O primeiro passo foi lutar pela municipalização do Instituto. A saúde não pode ficar na esfera federal, porque o contato com o governo federal é complicado, dificulta qualquer intervenção. Como a saúde mental é esquecida, ninguém se importa com ela, passamos por vários governos, em um processo de continuidade meio à francesa. Na Europa, quando se tem uma política de Estado, independe qual o partido que está no poder. Aqui, quando muda o secretário de Saúde, muda até o funcionário que serve o cafezinho… Nosso encaminhamento foi, a partir do complexo hospitalar que existia, construir programas para cada tipo de paciente que tínhamos lá. Os pacientes que iam e vinham, para uma consulta ambulatorial ou para passar o dia no hospital, foram para os Centros de Atenção Psicossocial (os Caps).
Esses centros representam uma nova forma de trabalho, em substituição aos hospitais psiquiátricos. Criamos três Caps – um infantil e dois adultos – , funcionando em casas que alugamos na comunidade. E, com isso, não gastamos um centavo a mais. Ao contrário, a desativação de um macro hospital, caro de sustentar, e no seu lugar alugarmos casas na comunidade, representou uma economia, além de outra qualidade. Levamos para trabalhar nessas casas a equipe de funcionários, o pessoal de limpeza, alimentação, guarda etc. Cada Caps tem em torno de 300 pacientes registrados. Os mais graves vão todos os dias; os menos graves, uma vez por semana. Os que estão bem vão uma vez por mês. Não há uma constância. O diferencial é atender esses pacientes mentais graves integralmente na comunidade.
E aqueles pacientes que precisam de internação?

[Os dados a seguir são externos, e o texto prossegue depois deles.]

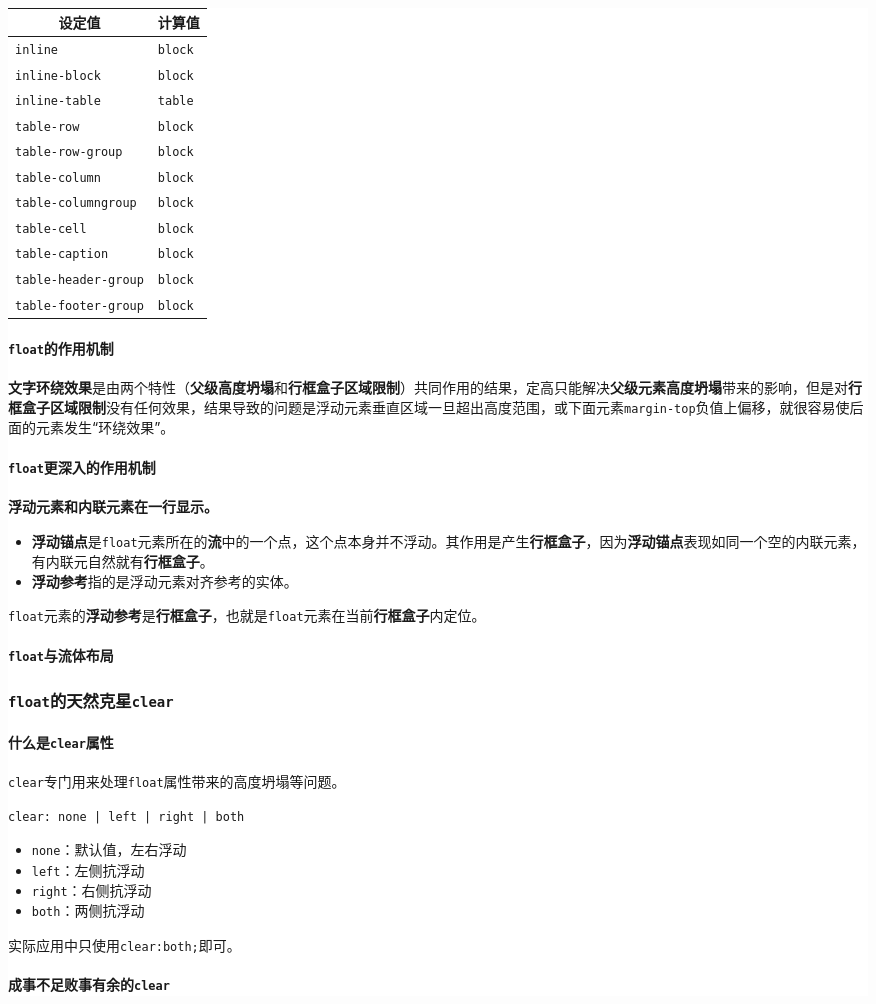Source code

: | 设定值               | 计算值  |
| -------------------- | ------- |
| `inline`             | `block` |
| `inline-block`       | `block` |
| `inline-table`       | `table` |
| `table-row`          | `block` |
| `table-row-group`    | `block` |
| `table-column`       | `block` |
| `table-columngroup`  | `block` |
| `table-cell`         | `block` |
| `table-caption`      | `block` |
| `table-header-group` | `block` |
| `table-footer-group` | `block` |

#### `float`的作用机制

**文字环绕效果**是由两个特性（**父级高度坍塌**和**行框盒子区域限制**）共同作用的结果，定高只能解决**父级元素高度坍塌**带来的影响，但是对**行框盒子区域限制**没有任何效果，结果导致的问题是浮动元素垂直区域一旦超出高度范围，或下面元素`margin-top`负值上偏移，就很容易使后面的元素发生“环绕效果”。

#### `float`更深入的作用机制

**浮动元素和内联元素在一行显示。**

- **浮动锚点**是`float`元素所在的**流**中的一个点，这个点本身并不浮动。其作用是产生**行框盒子**，因为**浮动锚点**表现如同一个空的内联元素，有内联元自然就有**行框盒子**。
- **浮动参考**指的是浮动元素对齐参考的实体。

`float`元素的**浮动参考**是**行框盒子**，也就是`float`元素在当前**行框盒子**内定位。

#### `float`与流体布局

### `float`的天然克星`clear`

#### 什么是`clear`属性

`clear`专门用来处理`float`属性带来的高度坍塌等问题。

```
clear: none | left | right | both
```

- `none`：默认值，左右浮动
- `left`：左侧抗浮动
- `right`：右侧抗浮动
- `both`：两侧抗浮动

实际应用中只使用`clear:both;`即可。

#### 成事不足败事有余的`clear`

Se o paciente fica o dia todo no Caps e depois vai para sua casa, junto da família, e acontece de aí precisar da gente, nós vamos também até sua casa. Quando o cuidado é feito desse modo, é muito rara a necessidade de internar. Mas, para os casos de internação, existe o Caps 3. Embora ainda não exista no Rio de Janeiro, muitos lugares do país já têm esses centros. Digamos, por exemplo, que uma pessoa sofre uma violência e precisa de tratamento psiquiátrico. Se ela vai a um posto de saúde da comunidade, não é muito percebida, mas se é levada para o hospício, além da violência, ela tem de carregar o estigma de doida também. Essa é uma mudança de eixo.